Sektor independensi kelembagaan dan penegakan hukum juga menjadi poin krusial yang paling disorot. Melalui Pasal 14 ayat (1) huruf g serta Pasal 16 ayat (1) huruf n dan p, Polri diberikan wewenang besar untuk mengoordinasikan penyidik lain, memberikan rekomendasi pengangkatan PPNS, hingga menjadi pintu tunggal pembuatan surat pengantar berkas ke Penuntut Umum. Aturan ini dinilai mengancam kemandirian institusi independen seperti KPK dan penyidik kementerian, sekaligus menempatkan kepolisian sebagai lembaga penegakan hukum tertinggi (superbody) dalam ranah penyidikan yang dapat mengganggu pola hubungan kerja antarinstansi.
Di sisi lain, draf RUU ini dinilai membuka celah komersialisasi pelayanan dan mengancam hak-hak sipil di ruang digital.
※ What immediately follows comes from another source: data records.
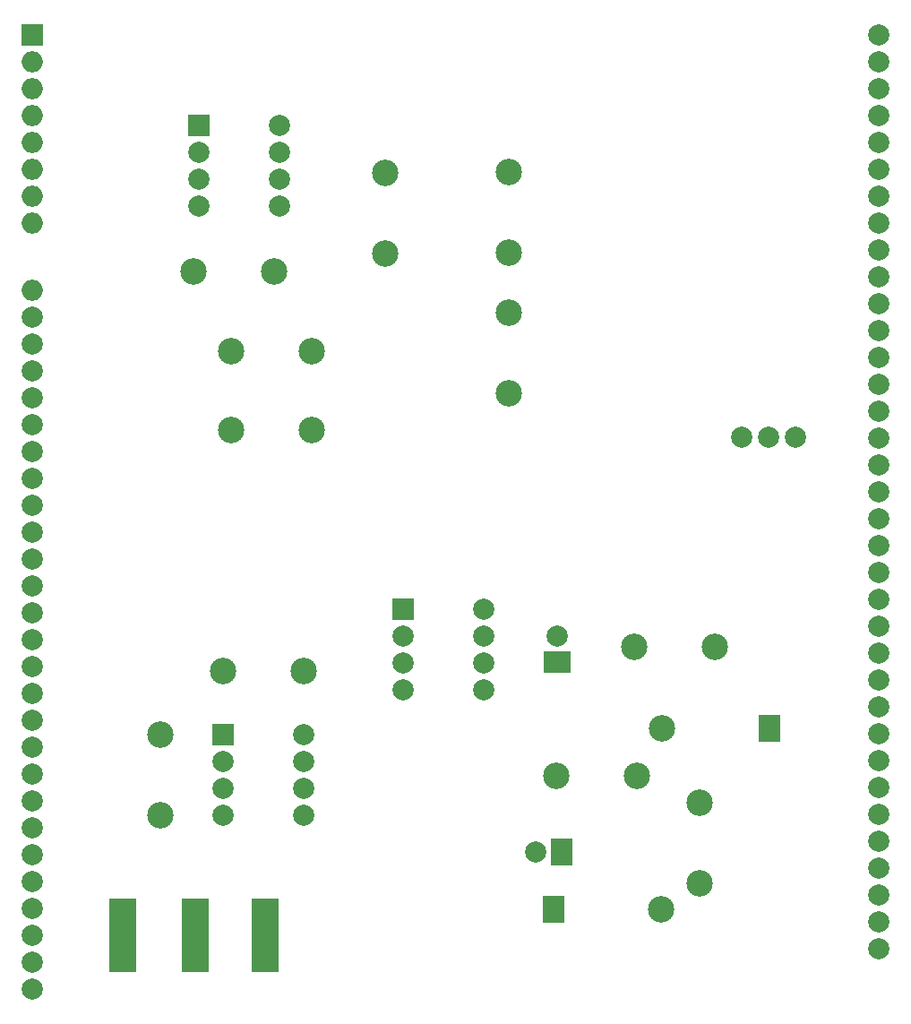
<source format=gbr>
%TF.GenerationSoftware,KiCad,Pcbnew,7.0.6-7.0.6~ubuntu22.04.1*%
%TF.CreationDate,2023-07-14T22:02:38-03:00*%
%TF.ProjectId,Fonte_corrente_mono,466f6e74-655f-4636-9f72-72656e74655f,v01*%
%TF.SameCoordinates,Original*%
%TF.FileFunction,Soldermask,Bot*%
%TF.FilePolarity,Negative*%
%FSLAX46Y46*%
G04 Gerber Fmt 4.6, Leading zero omitted, Abs format (unit mm)*
G04 Created by KiCad (PCBNEW 7.0.6-7.0.6~ubuntu22.04.1) date 2023-07-14 22:02:38*
%MOMM*%
%LPD*%
G01*
G04 APERTURE LIST*
%ADD10C,2.000000*%
%ADD11C,2.500000*%
%ADD12R,2.000000X2.500000*%
%ADD13R,2.000000X2.000000*%
%ADD14O,2.000000X2.000000*%
%ADD15R,2.500000X2.000000*%
%ADD16R,2.500000X7.000000*%
G04 APERTURE END LIST*
D10*
%TO.C,J1*%
X173770000Y-95145000D03*
X176310000Y-95145000D03*
X178850000Y-95145000D03*
%TD*%
D11*
%TO.C,R12*%
X156203000Y-127145000D03*
X163823000Y-127145000D03*
%TD*%
%TO.C,Rsentinela1*%
X118800000Y-130860000D03*
X118800000Y-123240000D03*
%TD*%
D10*
%TO.C,C4*%
X154235888Y-134395000D03*
D12*
X156735888Y-134395000D03*
%TD*%
D13*
%TO.C,U2*%
X124750000Y-123250000D03*
D10*
X124750000Y-125790000D03*
X124750000Y-128330000D03*
X124750000Y-130870000D03*
X132370000Y-130870000D03*
X132370000Y-128330000D03*
X132370000Y-125790000D03*
X132370000Y-123250000D03*
%TD*%
%TO.C,J4*%
X186690000Y-57150000D03*
X186690000Y-59690000D03*
X186690000Y-62230000D03*
X186690000Y-64770000D03*
X186690000Y-67310000D03*
X186690000Y-69850000D03*
X186690000Y-72390000D03*
X186690000Y-74930000D03*
X186690000Y-77470000D03*
X186690000Y-80010000D03*
X186690000Y-82550000D03*
X186690000Y-85090000D03*
X186690000Y-87630000D03*
X186690000Y-90170000D03*
X186690000Y-92710000D03*
X186690000Y-95250000D03*
X186690000Y-97790000D03*
X186690000Y-100330000D03*
X186690000Y-102870000D03*
X186690000Y-105410000D03*
X186690000Y-107950000D03*
X186690000Y-110490000D03*
X186690000Y-113030000D03*
X186690000Y-115570000D03*
X186690000Y-118110000D03*
X186690000Y-120650000D03*
X186690000Y-123190000D03*
X186690000Y-125730000D03*
X186690000Y-128270000D03*
X186690000Y-130810000D03*
X186690000Y-133350000D03*
X186690000Y-135890000D03*
X186690000Y-138430000D03*
X186690000Y-140970000D03*
X186690000Y-143510000D03*
%TD*%
D13*
%TO.C,U3-cond1*%
X141725000Y-111443000D03*
D10*
X141725000Y-113983000D03*
X141725000Y-116523000D03*
X141725000Y-119063000D03*
X149345000Y-119063000D03*
X149345000Y-116523000D03*
X149345000Y-113983000D03*
X149345000Y-111443000D03*
%TD*%
D11*
%TO.C,R10*%
X163569000Y-114999000D03*
X171189000Y-114999000D03*
%TD*%
%TO.C,R1*%
X129500000Y-79500000D03*
X121880000Y-79500000D03*
%TD*%
D13*
%TO.C,J2*%
X106680000Y-57150000D03*
D14*
X106680000Y-59690000D03*
X106680000Y-62230000D03*
X106680000Y-64770000D03*
X106680000Y-67310000D03*
X106680000Y-69850000D03*
X106680000Y-72390000D03*
X106680000Y-74930000D03*
%TD*%
%TO.C,J3*%
X106680000Y-81280000D03*
D10*
X106680000Y-83820000D03*
X106680000Y-86360000D03*
X106680000Y-88900000D03*
X106680000Y-91440000D03*
X106680000Y-93980000D03*
X106680000Y-96520000D03*
X106680000Y-99060000D03*
X106680000Y-101600000D03*
X106680000Y-104140000D03*
X106680000Y-106680000D03*
X106680000Y-109220000D03*
X106680000Y-111760000D03*
X106680000Y-114300000D03*
X106680000Y-116840000D03*
X106680000Y-119380000D03*
X106680000Y-121920000D03*
X106680000Y-124460000D03*
X106680000Y-127000000D03*
X106680000Y-129540000D03*
X106680000Y-132080000D03*
X106680000Y-134620000D03*
X106680000Y-137160000D03*
X106680000Y-139700000D03*
X106680000Y-142240000D03*
X106680000Y-144780000D03*
X106680000Y-147320000D03*
%TD*%
D11*
%TO.C,RganhoINA1*%
X124740000Y-117300000D03*
X132360000Y-117300000D03*
%TD*%
D10*
%TO.C,C3*%
X156295000Y-113939888D03*
D15*
X156295000Y-116439888D03*
%TD*%
D12*
%TO.C,D2*%
X155920000Y-139750000D03*
D11*
X166080000Y-139750000D03*
%TD*%
D16*
%TO.C,SW_kcd1*%
X122050000Y-142250000D03*
X115250000Y-142250000D03*
X128650000Y-142250000D03*
%TD*%
D11*
%TO.C,R4*%
X133060000Y-94500000D03*
X125440000Y-94500000D03*
%TD*%
%TO.C,R6*%
X151750000Y-70130000D03*
X151750000Y-77750000D03*
%TD*%
%TO.C,R2*%
X140000000Y-77810000D03*
X140000000Y-70190000D03*
%TD*%
D12*
%TO.C,D1*%
X176375000Y-122645000D03*
D11*
X166215000Y-122645000D03*
%TD*%
%TO.C,R11*%
X169750000Y-129690000D03*
X169750000Y-137310000D03*
%TD*%
%TO.C,R3*%
X125500000Y-87000000D03*
X133120000Y-87000000D03*
%TD*%
D13*
%TO.C,U1-howland1*%
X122440000Y-65690000D03*
D10*
X122440000Y-68230000D03*
X122440000Y-70770000D03*
X122440000Y-73310000D03*
X130060000Y-73310000D03*
X130060000Y-70770000D03*
X130060000Y-68230000D03*
X130060000Y-65690000D03*
%TD*%
D11*
%TO.C,R5*%
X151750000Y-91000000D03*
X151750000Y-83380000D03*
%TD*%
M02*

</source>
Penggunaan frasa "sesuai kebutuhan" dalam urusan pengawalan dan patroli pada Pasal 14 dan Pasal 16 dikhawatirkan melegitimasi bisnis jasa pengamanan komersial skala luas oleh kepolisian. Kebebasan publik kian terancam lewat Pasal 16 ayat (1) huruf q yang memberi Polri wewenang sepihak untuk memblokir atau memperlambat akses internet demi keamanan dalam negeri tanpa kontrol peradilan, serta Pasal 14 ayat (1) huruf o terkait hak penyadapan tanpa mekanisme pengawasan eksternal yang ketat.
Gelombang kritik juga mengarah pada tata kelola internal dan sistem pengawasan ruang publik. Penunjukan Polri sebagai penyelenggara sistem kota cerdas (smart city) pada Pasal 14 ayat (2) huruf c dinilai lebih menonjolkan pendekatan keamanan dan pengawasan (surveillance) ketimbang pelayanan publik. Terakhir, Pasal 30 yang memperpanjang batas usia pensiun anggota Polri menjadi 60 tahun dan perwira tinggi hingga 62 tahun melalui keputusan Presiden, dicurigai sarat kepentingan politik akomodatif untuk mempertahankan figur tertentu sekaligus berisiko menyumbat proses regenerasi perwira muda di tubuh kepolisian.